Firstly, USF1 signed up an Argentinian racer, Jose Maria Lopez, whose credentials are questionable. His lack of success in GP2 and his recent exploits in Argentinian touring cars do not constitute the meteoric rise an aspiring star would hope for. Conspiracy theorists have already linked the arrival of Lopez with Windsor’s relationship with Carlos Reutemann, Argentinian politician and ex-F1 star.
Secondly, although their website is flashy, well-presented and contains an enviable level of technical detail, the last news item is that signing of Lopez on January 25th. No car updates, no news updates, no nothing since then. A promising tab, inscribed SCHEDULE, entices a visitor keen to discover how the car is getting along; but all we get is the calendar for the 2010 F1 season. Hardly enough to fill a potential USF1 fan with confidence.
On February 4th, Windsor promised Autosport that his team would be in Bahrain. He acknowledged that there had been problems with an unnamed sponsor, but said that everybody at the team was working flat out to make the first grand prix. Since then nobody has heard anything more.
In deeper trouble, though, we find Campos Meta 1. Having pulled off a considerable publicity coup by signing Bruno Senna at the last grand prix of 2009, Campos have endured bad headline after bad headline, the nadir coming after Adrian Campos admitted on February 5th that his team were having serious financial difficulties. The A1 GP boss Tony Teixeira then became involved and the future looked brighter for the team. But rumours persist that Dallara, the famous chassis manufacturer that has taken on the Campos job, has demanded payment from the team.

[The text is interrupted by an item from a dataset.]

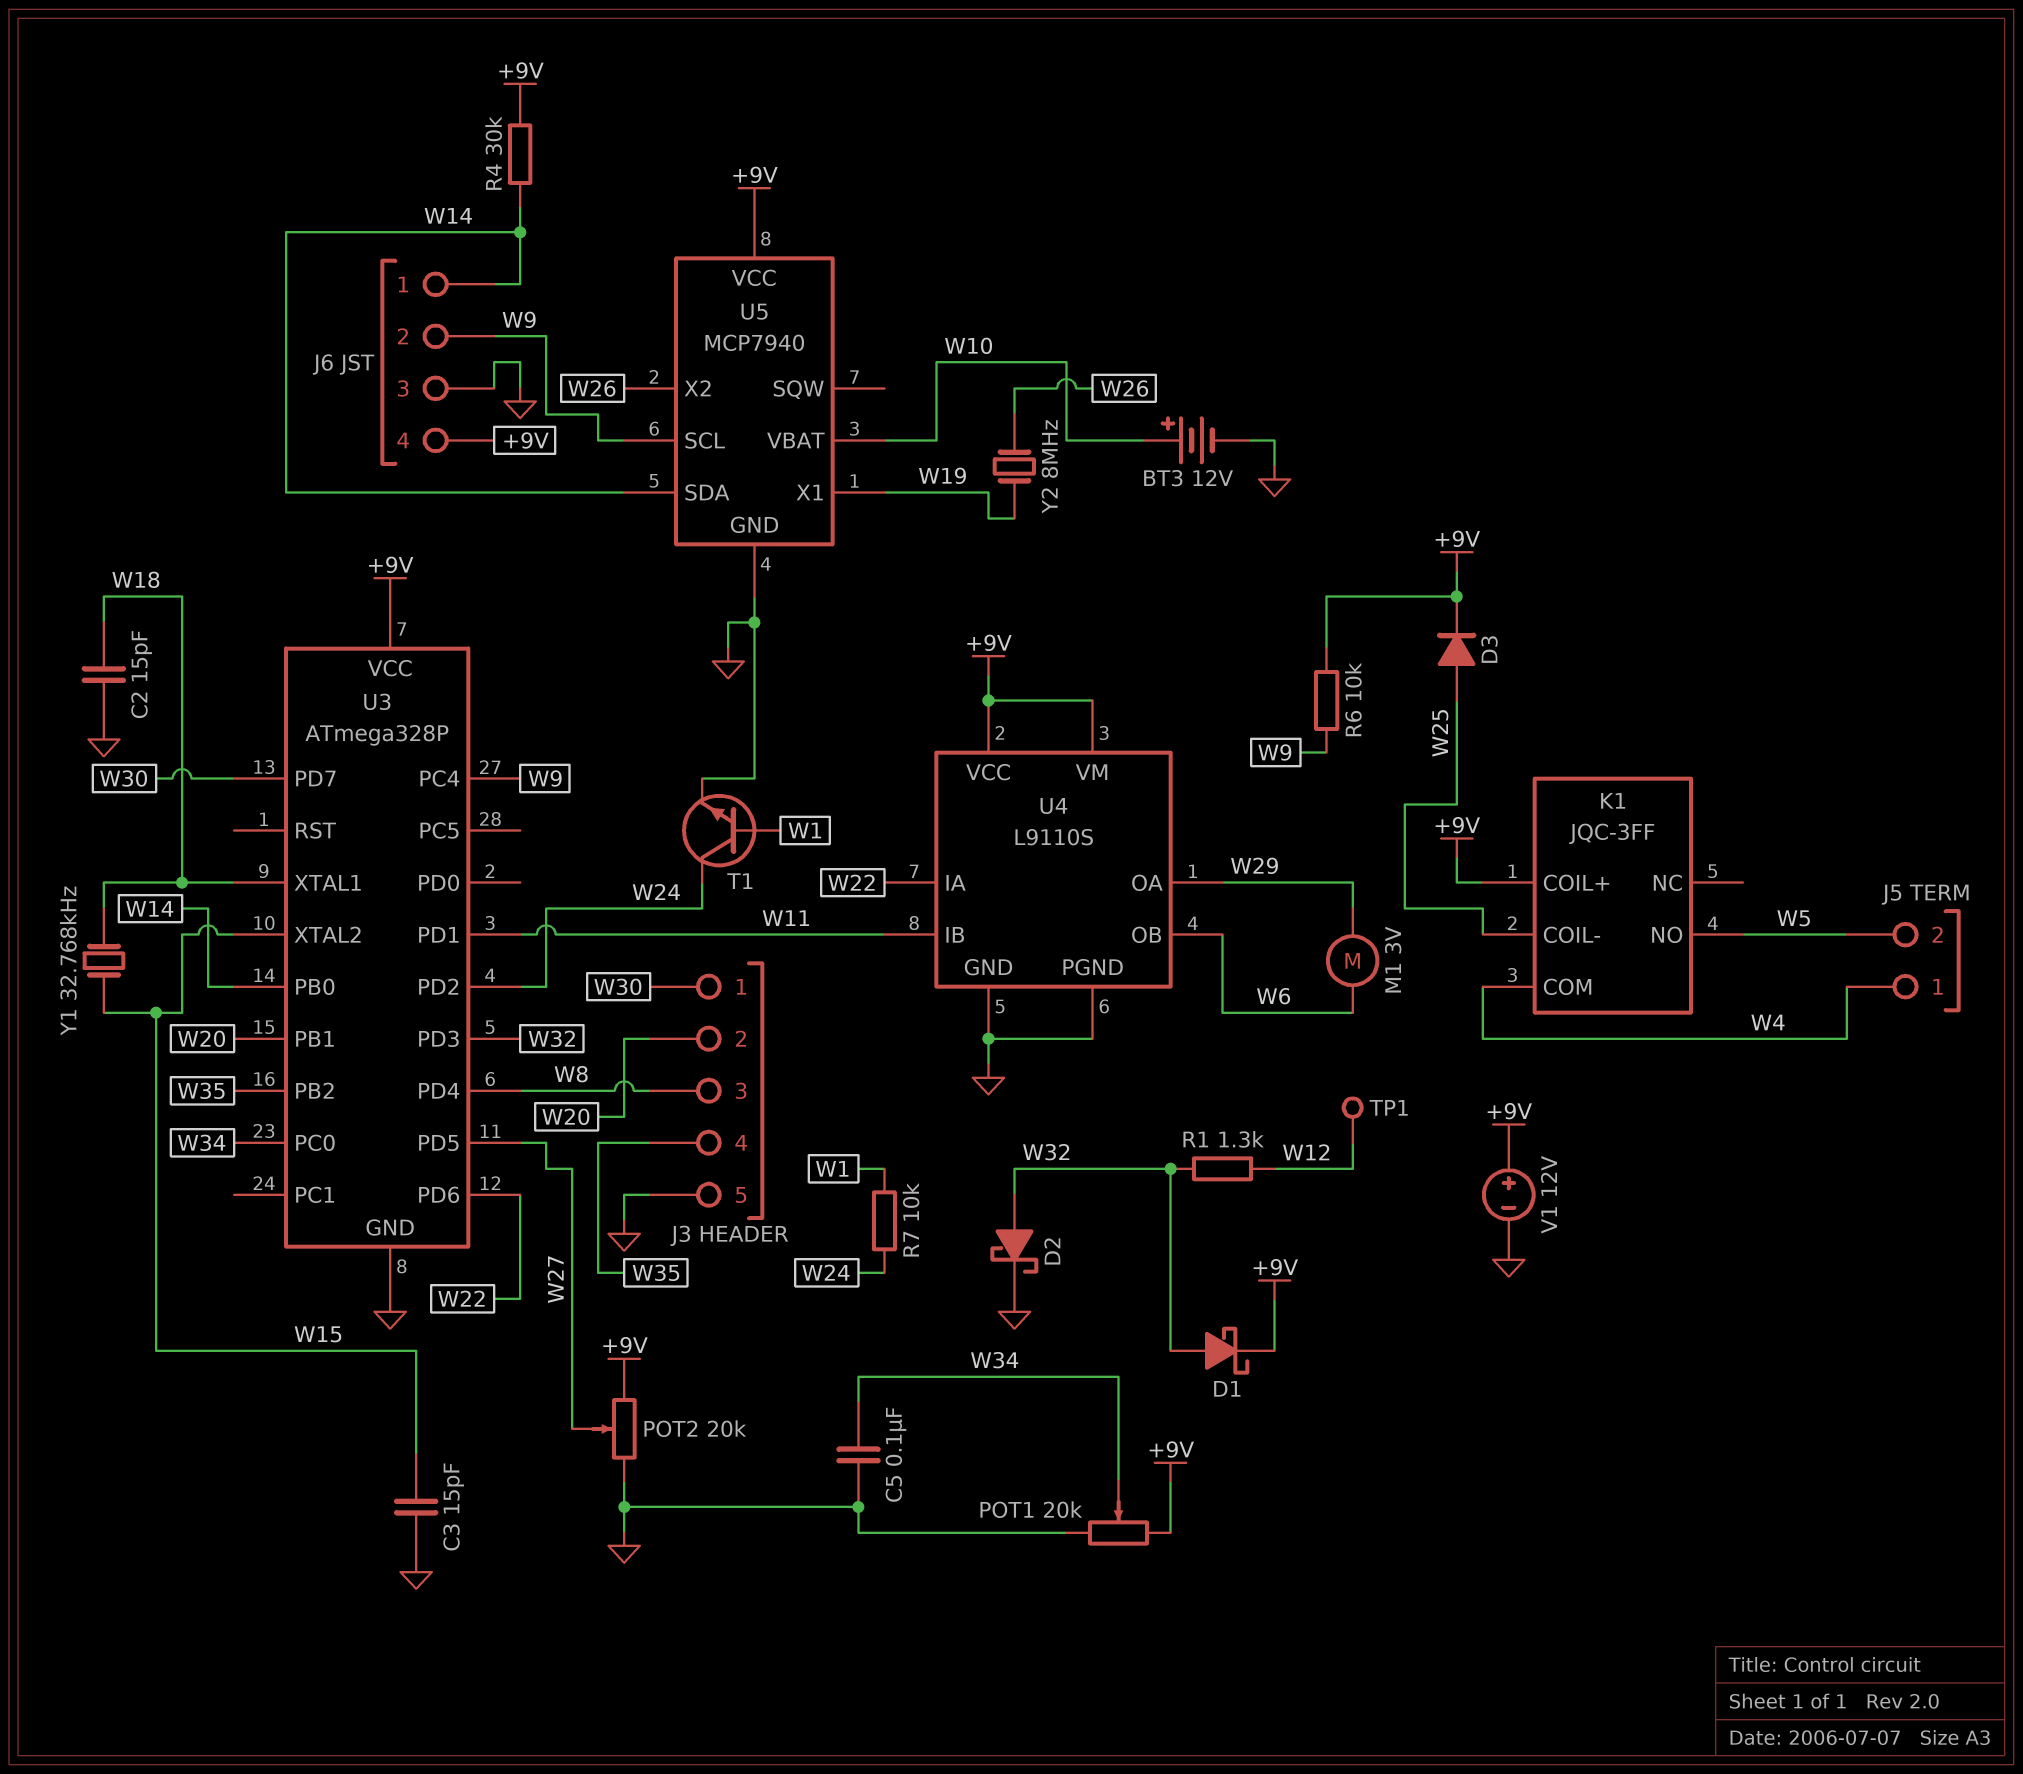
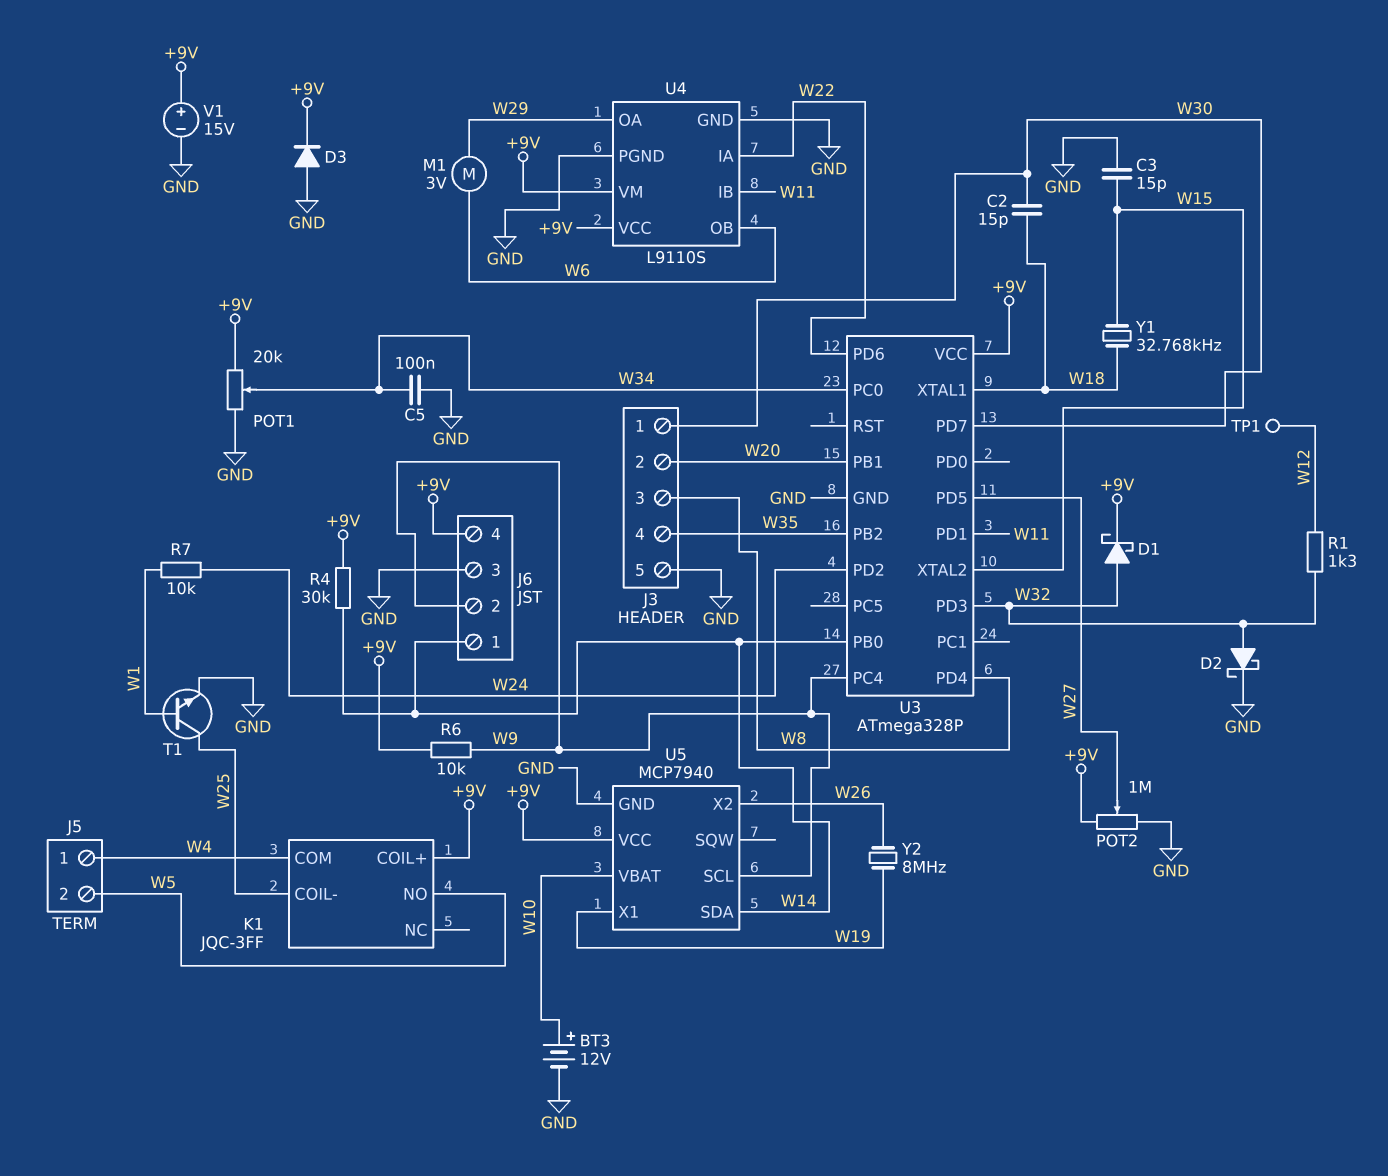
C2: 15pF (GND, W18) -> 15pF (W18, W30)
D3: diode (A W25, K +9V) -> diode (A GND, K +9V)
POT2: 20k (+9V, GND, wiper W27) -> 1M (+9V, GND, wiper W27)
T1: NPN (B W1, C W24, E GND) -> NPN (B W1, C W25, E GND)
V1: 12V (plus +9V, minus GND) -> 15V (plus +9V, minus GND)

In the wings wait Stefan GP, a mysterious outfit hailing from Serbia. Some reports said they had bought Toyota’s F1 organisation wholesale; they are also rumoured to have contacted Dallara, and some of the more salacious reports have even said Stefan have already bought the car originally intended for Campos. Stefan GP continue to make headlines, making it known they have Kazuki Nakajima and Ralf Schumacher in their sights, and that they have the money and the power to make the first race in Bahrain where others may not.
No-one outside the teams concerned truly knows what stage they are at, nor the level of readiness for a season that starts in almost exactly a month’s time. Furthermore, it is a good bet that all of the above will be near the back of the grid if they do manage to get onto the sandy track in Sakhir. Should they miss it, the FIA indicated this week, there will be no mercy.